▸ Exercise goal
Going through the entries, how many lines include the string "thumb"? Answer only with the number.

»»

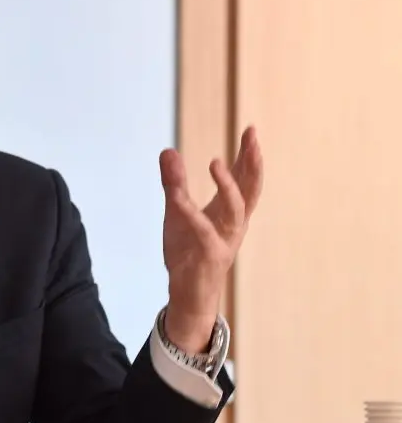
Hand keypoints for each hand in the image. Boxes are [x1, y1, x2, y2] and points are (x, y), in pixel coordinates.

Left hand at [159, 126, 263, 351]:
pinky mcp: (209, 254)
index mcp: (230, 212)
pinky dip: (190, 213)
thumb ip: (174, 183)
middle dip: (253, 162)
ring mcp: (224, 239)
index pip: (245, 179)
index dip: (249, 155)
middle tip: (252, 137)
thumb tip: (168, 151)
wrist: (187, 292)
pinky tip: (177, 198)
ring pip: (235, 210)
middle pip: (251, 189)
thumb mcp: (177, 211)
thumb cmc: (189, 251)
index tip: (250, 130)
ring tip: (216, 162)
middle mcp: (234, 224)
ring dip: (227, 186)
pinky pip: (202, 231)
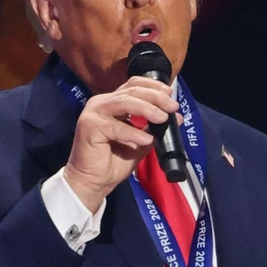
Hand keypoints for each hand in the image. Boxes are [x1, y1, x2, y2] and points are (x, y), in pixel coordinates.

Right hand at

««

▸ Answer section
4